As it would turn out, you don’t really get to choose when an accident or tip over will happen. Sometimes, even the smallest tip over can have lasting effects, both in terms of your health, as well as the financial burden of having to repair your motorcycle. In line with this, it may be best to take control of what we can, by always wearing our gear, no matter how quick our ride is. 

Leaving your side stand down

Motorcycle side stand

It’s an embarrassing moment. You’re with your riding buddies ready to take off from the gas station, when all of a sudden as soon as you shift to first gear, your engine somehow cuts out and doesn’t want to start again. It could be worse, though. Maybe you ride an older machine without a side stand sensor, and you end up crashing your bike after taking a left turn with your side stand down. Whether it’s to avoid embarrassment or save your bike from an unwanted tip-over, it’s always a good habit to double check that you’ve flipped up the side stand before setting off on your ride. 

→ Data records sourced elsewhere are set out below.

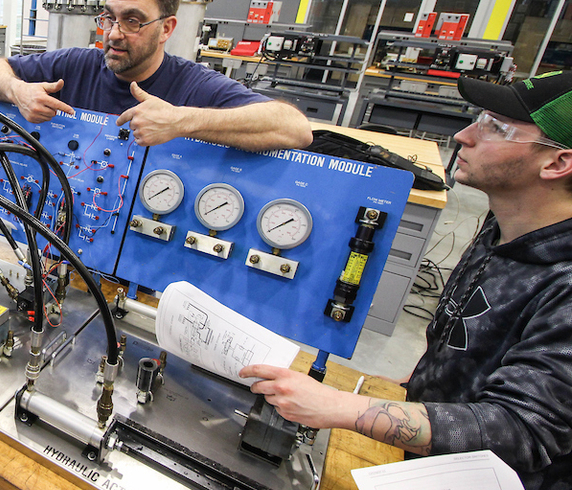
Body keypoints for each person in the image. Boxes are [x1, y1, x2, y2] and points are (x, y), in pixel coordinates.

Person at [240, 71, 572, 489]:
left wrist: (342, 407)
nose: (464, 136)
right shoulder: (503, 229)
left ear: (558, 162)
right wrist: (411, 389)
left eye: (496, 128)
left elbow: (522, 430)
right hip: (427, 454)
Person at [0, 0, 312, 151]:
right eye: (109, 18)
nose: (114, 34)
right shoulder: (75, 65)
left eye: (132, 21)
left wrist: (182, 121)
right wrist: (19, 90)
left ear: (166, 28)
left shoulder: (192, 83)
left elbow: (294, 128)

Leaving your turn signals on

Motorcycle LED turn signal

Leaving your turn signals on is one of the most glaring, telltale signs that you’re a beginner rider. Unlike our four-wheeled counterparts, most motorcycles don’t get self-cancelling turn signals. That means we have to manually switch them off. Leaving your turn signals on doesn’t just make you look like a total newbie, it also has the potential to confuse other road users with regards to your intentions. That said, familiarize yourself with operating your motorcycle’s turn signal switches, and make it a habit to always click them off once you’ve finished making your maneuver. 

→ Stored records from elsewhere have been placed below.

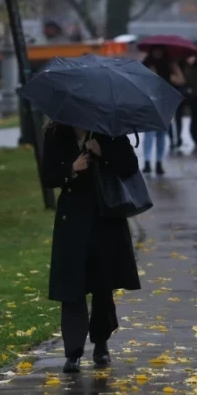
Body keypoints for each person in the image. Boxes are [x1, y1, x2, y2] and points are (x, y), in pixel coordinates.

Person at [41, 120, 142, 373]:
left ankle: (101, 343)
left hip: (104, 215)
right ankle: (73, 352)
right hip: (72, 218)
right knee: (71, 287)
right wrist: (71, 169)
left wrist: (102, 152)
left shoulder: (109, 130)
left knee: (101, 283)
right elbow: (48, 176)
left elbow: (130, 166)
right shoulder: (55, 132)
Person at [142, 46, 185, 174]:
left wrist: (175, 66)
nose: (157, 52)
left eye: (160, 50)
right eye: (155, 49)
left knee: (161, 134)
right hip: (150, 102)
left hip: (165, 104)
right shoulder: (146, 64)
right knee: (149, 134)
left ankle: (159, 162)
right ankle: (147, 162)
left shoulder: (168, 66)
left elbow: (181, 81)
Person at [171, 58, 193, 150]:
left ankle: (178, 137)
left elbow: (184, 81)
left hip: (180, 95)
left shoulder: (185, 66)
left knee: (178, 118)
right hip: (170, 95)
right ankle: (172, 139)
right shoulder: (169, 65)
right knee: (170, 120)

Neglecting chain maintenance

Motorcycle chain maintenance

One of the most annoying things to see, especially on a new and flashy big bike, is a rusting, poorly lubricated chain. It can be all too easy to forget to clean your chain, especially during the rainy season. This not only makes it look really bad, but it also has the potential to drastically reduce your motorcycle’s performance. Seized up links add a lot of resistance to the bike’s drivetrain, and rust can severely impact the chain’s rigidity, making it prone to snapping, and prematurely wearing your gears. 

Cleaning your chain is a very easy, straightforward maintenance task which you should perform at least once every other week, or more, depending on your riding conditions. We’ve covered this in detail in some of our previous articles, so be sure to check them out. 

Forgetting to check your tire pressure

Motorcycle tires

Last but not least, forgetting to check your bike’s tire pressure is something that even intermediate riders tend to do. It can be all too easy to just shrug it off just by looking at your tires. However, riding with properly optimized tires can really elevate your motorcycling experience, improve your riding skills, and ultimately result in a safer machine. It just takes a few minutes of your time to check your tire pressure and top it up with either a compressor or a floor pump. It’s also a good idea to check the overall condition of your tires while you’re at it.